Yes, if our population soared to 20 billion then we may not have enough trees. Or if people start destroying their chairs after only a year.
But how about we limit our discussion to reasonable limits and not stretch into the improbable in an attempt to win a point?
I'm not stretching into the improbable because in the real world people need an awful lot more than just chairs - the metaphor may seem stretched to you, but only because you aren't thinking about the countless other things people need (or think they do).
The bottom line remains very simple - growth has a limit, beyond which you can not sustainably expand (and another limit beyond that where you cannot expand unsustainably either).
Worse, some resources are renewed over geological timescales (or possibly not at all) and there is no precisely sustainable rate to draw them down at (modern civilisation is absolutely harming future people in this way by squandering so many finite resources).
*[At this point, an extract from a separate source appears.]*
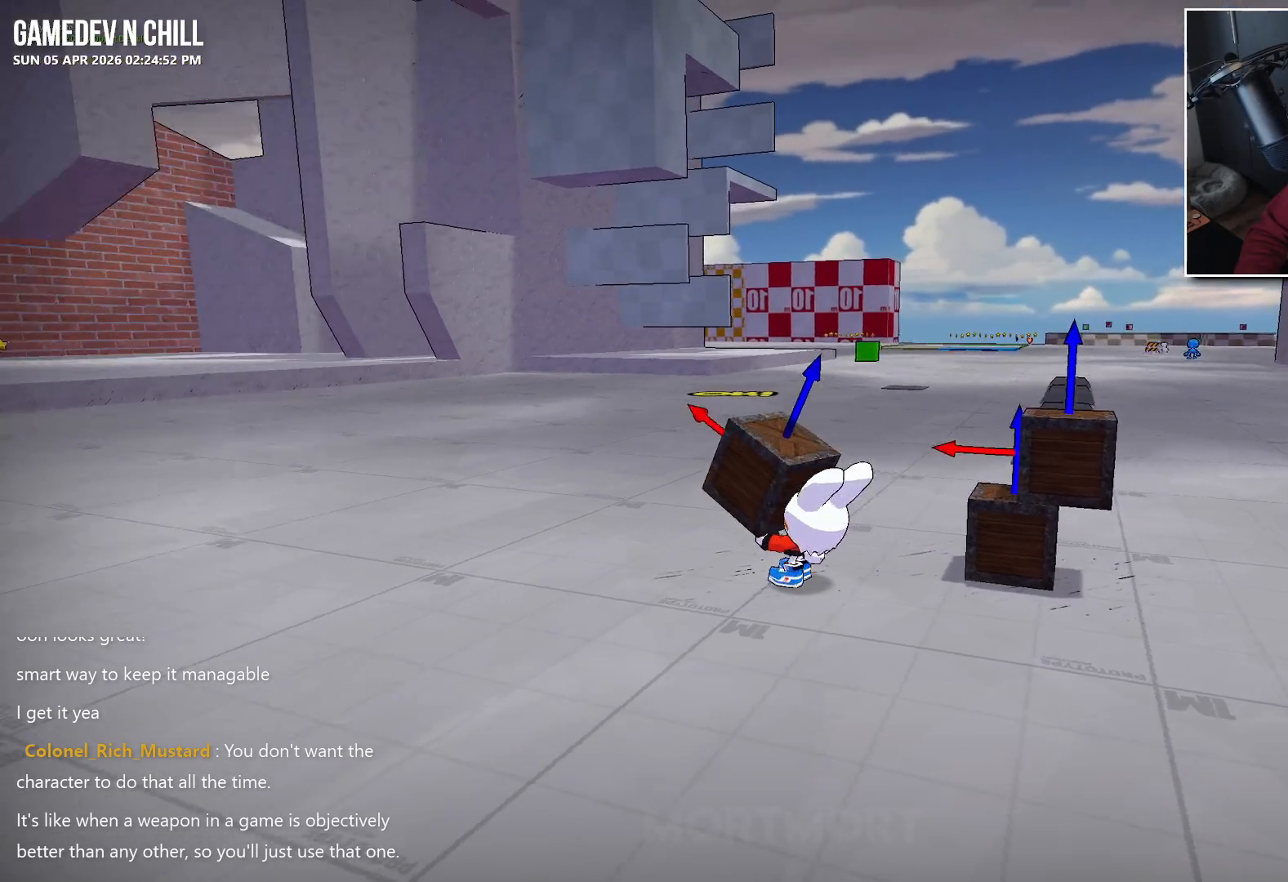
{"buttons": [], "left_stick": "center", "right_stick": "center", "events": [[167, "right_stick", "right"], [317, "left_stick", "down-left"], [367, "right_stick", "center"], [433, "left_stick", "center"]]}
Any sustained growth at all and you will ultimately run out of chairs. It is that simple. The terms sustainable and growth are contradictory, growth cannot be sustainable - it must end, preferably at a steady equilibrium - or in the modern world most likely with an almighty crash because we're eroding our limits and using even renewable resources in a non renewable fashion (and yes, even wind and solar power are subject to limits!).
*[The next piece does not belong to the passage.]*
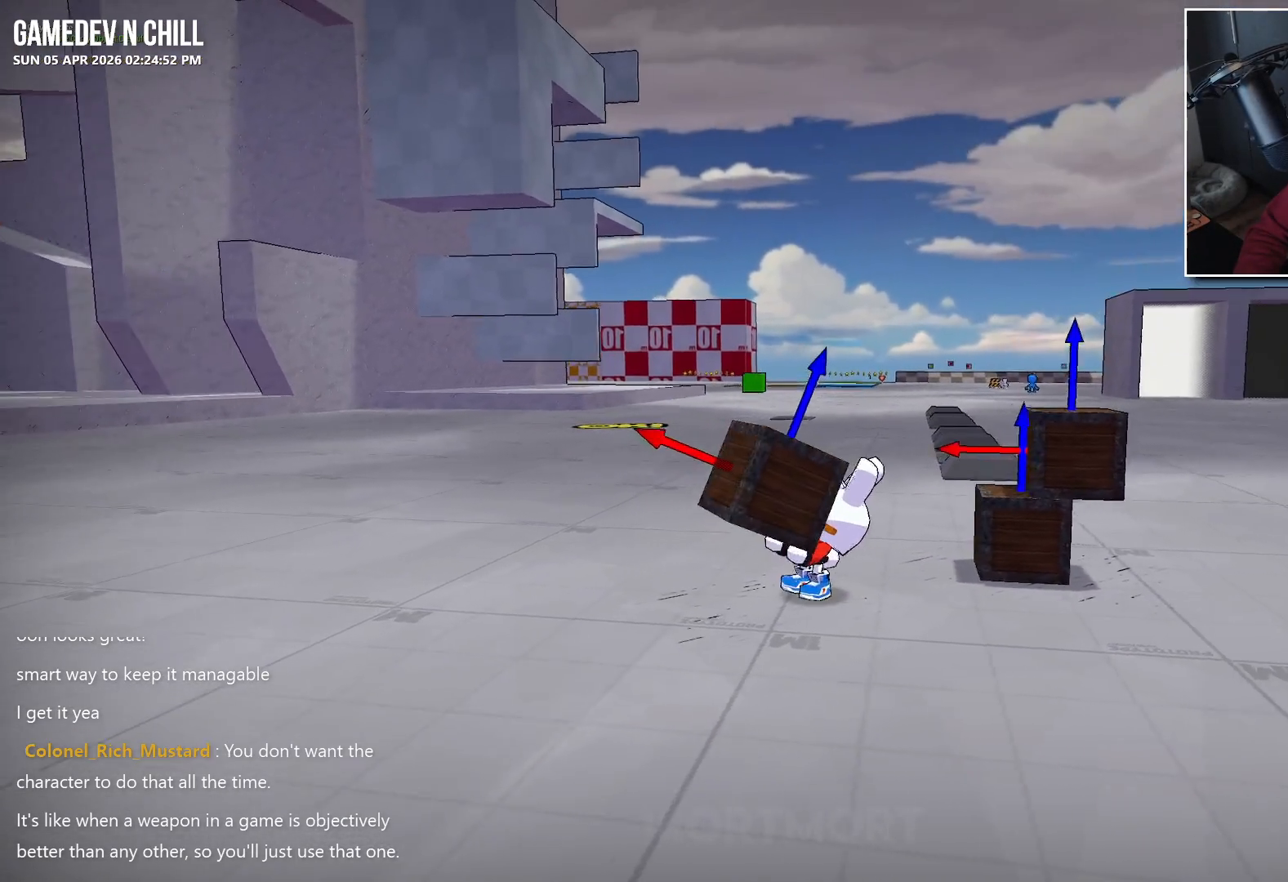
{"buttons": [], "left_stick": "center", "right_stick": "center", "events": [[283, "right_stick", "left"], [300, "left_stick", "left"], [383, "left_stick", "center"], [417, "right_stick", "center"]]}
Given we are already beyond sustainable parameters on even renewable resources in many cases, degrowth is the only way to put the system back into a safe state in a controlled fashion with a minimum of human suffering. I am under no illusions myself about this happening. We will fight instead, competing for a dwindling resource pool to the end.
I realise this notion may not sit well with affluent populations composed largely of members behaving in this dreadful manner, but it's OK - the crash will fix it in the end either way. The laws of physics cannot be bent by hopium and dogma. We act as though we have all the time we want to solve these problems, presumably because we created them and somehow think we therefore control them.